Когда поравнялись мы со скульптурой, один из наших коней даже заржал, заупрямился и капризно ударил в землю копытом.
— Натурально сделано, — подтвердил его мнение Драгоманов — и нахмурился: — Видишь, металл, памятник, история! Молодость моя уже история. Мне-то все кажется, будто жизнь впереди, а меня в один музей с Дмитрием Донским. В бронзу, а у меня еще кровь по жилам бежит…
Подумал я тогда, глядя на него: «Тебя если из седла тащить, то, пожалуй, туловище оторвешь, а ноги так и останутся в стременах».

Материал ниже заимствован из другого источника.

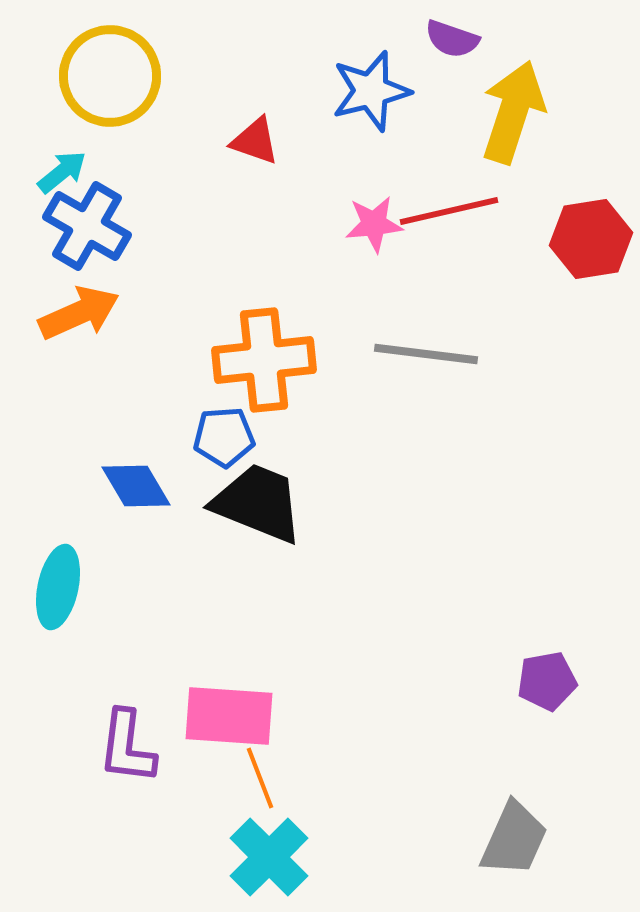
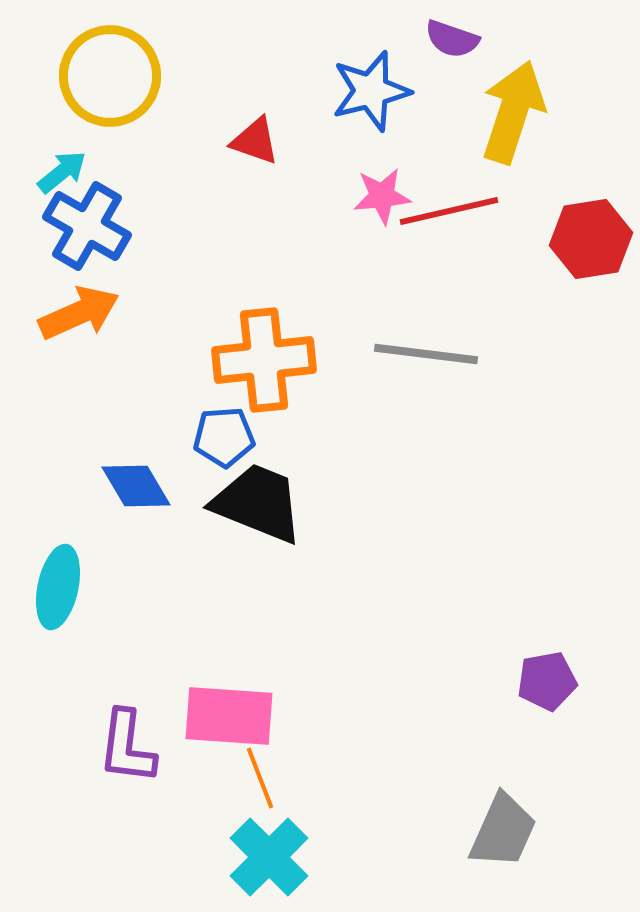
pink star: moved 8 px right, 28 px up
gray trapezoid: moved 11 px left, 8 px up
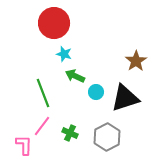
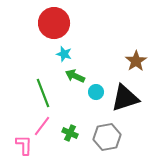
gray hexagon: rotated 16 degrees clockwise
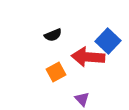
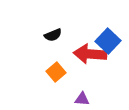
red arrow: moved 2 px right, 3 px up
orange square: rotated 12 degrees counterclockwise
purple triangle: rotated 42 degrees counterclockwise
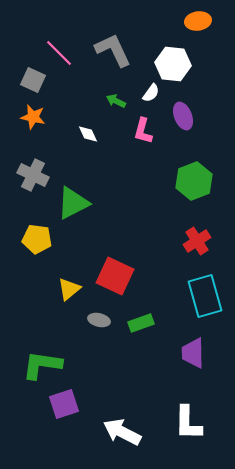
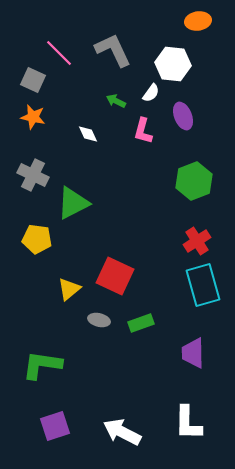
cyan rectangle: moved 2 px left, 11 px up
purple square: moved 9 px left, 22 px down
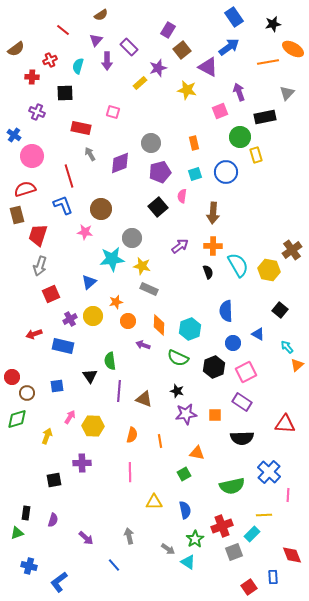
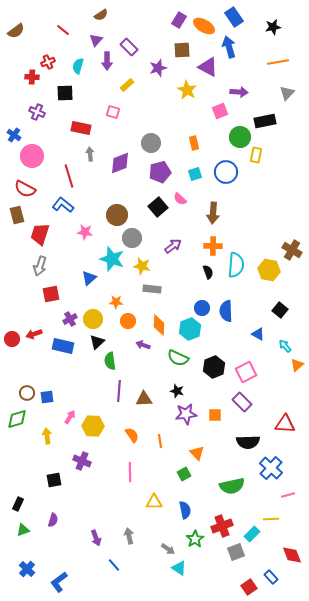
black star at (273, 24): moved 3 px down
purple rectangle at (168, 30): moved 11 px right, 10 px up
blue arrow at (229, 47): rotated 70 degrees counterclockwise
brown semicircle at (16, 49): moved 18 px up
orange ellipse at (293, 49): moved 89 px left, 23 px up
brown square at (182, 50): rotated 36 degrees clockwise
red cross at (50, 60): moved 2 px left, 2 px down
orange line at (268, 62): moved 10 px right
yellow rectangle at (140, 83): moved 13 px left, 2 px down
yellow star at (187, 90): rotated 18 degrees clockwise
purple arrow at (239, 92): rotated 114 degrees clockwise
black rectangle at (265, 117): moved 4 px down
gray arrow at (90, 154): rotated 24 degrees clockwise
yellow rectangle at (256, 155): rotated 28 degrees clockwise
red semicircle at (25, 189): rotated 135 degrees counterclockwise
pink semicircle at (182, 196): moved 2 px left, 3 px down; rotated 56 degrees counterclockwise
blue L-shape at (63, 205): rotated 30 degrees counterclockwise
brown circle at (101, 209): moved 16 px right, 6 px down
red trapezoid at (38, 235): moved 2 px right, 1 px up
purple arrow at (180, 246): moved 7 px left
brown cross at (292, 250): rotated 24 degrees counterclockwise
cyan star at (112, 259): rotated 25 degrees clockwise
cyan semicircle at (238, 265): moved 2 px left; rotated 35 degrees clockwise
blue triangle at (89, 282): moved 4 px up
gray rectangle at (149, 289): moved 3 px right; rotated 18 degrees counterclockwise
red square at (51, 294): rotated 12 degrees clockwise
orange star at (116, 302): rotated 16 degrees clockwise
yellow circle at (93, 316): moved 3 px down
blue circle at (233, 343): moved 31 px left, 35 px up
cyan arrow at (287, 347): moved 2 px left, 1 px up
black triangle at (90, 376): moved 7 px right, 34 px up; rotated 21 degrees clockwise
red circle at (12, 377): moved 38 px up
blue square at (57, 386): moved 10 px left, 11 px down
brown triangle at (144, 399): rotated 24 degrees counterclockwise
purple rectangle at (242, 402): rotated 12 degrees clockwise
orange semicircle at (132, 435): rotated 49 degrees counterclockwise
yellow arrow at (47, 436): rotated 28 degrees counterclockwise
black semicircle at (242, 438): moved 6 px right, 4 px down
orange triangle at (197, 453): rotated 35 degrees clockwise
purple cross at (82, 463): moved 2 px up; rotated 24 degrees clockwise
blue cross at (269, 472): moved 2 px right, 4 px up
pink line at (288, 495): rotated 72 degrees clockwise
black rectangle at (26, 513): moved 8 px left, 9 px up; rotated 16 degrees clockwise
yellow line at (264, 515): moved 7 px right, 4 px down
green triangle at (17, 533): moved 6 px right, 3 px up
purple arrow at (86, 538): moved 10 px right; rotated 28 degrees clockwise
gray square at (234, 552): moved 2 px right
cyan triangle at (188, 562): moved 9 px left, 6 px down
blue cross at (29, 566): moved 2 px left, 3 px down; rotated 28 degrees clockwise
blue rectangle at (273, 577): moved 2 px left; rotated 40 degrees counterclockwise
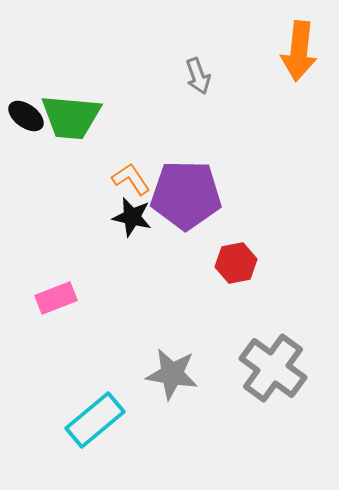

Глубокая посадка. И с ковбоями я о том же спорил. Они ведь нас, спортсменов-конников, за своих не признают. Не-ет! А вы как думали? Показывают памятник. Вот, говорят, всадник нашей истории.[11] Что ж, стремена отпущены на всю ногу, посадка ковбойская. Объясняют: он скакал всю ночь, и с той ночи Америка осознала себя Америкой. Ясно, ночь напролет не поскачешь «по-обезьяньему», скорчившись и привстав на стременах, как едем мы, жокеи. Но речь ведь идет не только о посадке в седле. Позиция в жизни. Ковбои считают: «Плох тот, кто неглубоко сидит». А как сидят наши казаки? Как вообще весь Кавказ в седле держится? Или азиатские степи. Вросли в седло. Бывалые кавалеристы рассказывают, что они на походе так и спали в седле. Спали, ели, словом, жили, не слезая с лошади и не отходя от конюшни ни на шаг. Тут и вырабатывались глубокие иппические натуры. Эти люди говорили: «Мир галопа — волшебный мир». Они говорили: «Всю жизнь — на благо лошадей». Фанатики, философы и — мастера. Ими столько сделано, столько вложено в лошадь души, что и нам еще надолго хватит.
Почему наши армейцы выиграли Приз наций? Почему мы — европейские чемпионы по троеборью? Почему мировое первенство по выездке у нас? Почему я трижды выигрывал Приз Европы, да и по другую сторону Атлантики кое-кого заставлял глотать мою пыль? «Сенсация!» — писали газеты, когда Лилов с Фаворским брали барьеры в Париже или когда Филатов поднимался на пьедестал в Риме, а Петушкова блистала в Аахене. Не такая уж сенсация…
Почему, когда у причала Грейвз-Энд высадился наш мастер-наездник Ратомский, то англичане, нация конников, уже через пять минут (я — свидетель) не называли: его иначе как маэстро? А ведь от причала до призовой дорожки еще далеко.
Вот почему.
Пришвартовались. Ждем выгрузки. Вдруг англичане привели своих лошадей на погрузку. Приехали автобусом (мы тогда о таком автобусе еще и не мечтали). На автобусе написано: «Лошади лорда Дерби». Естественно, подошли поинтересоваться. Слово за словом, разговорились, как обычно говорят между собой конники, — о лошадях. Что за жеребята, от кого происходят?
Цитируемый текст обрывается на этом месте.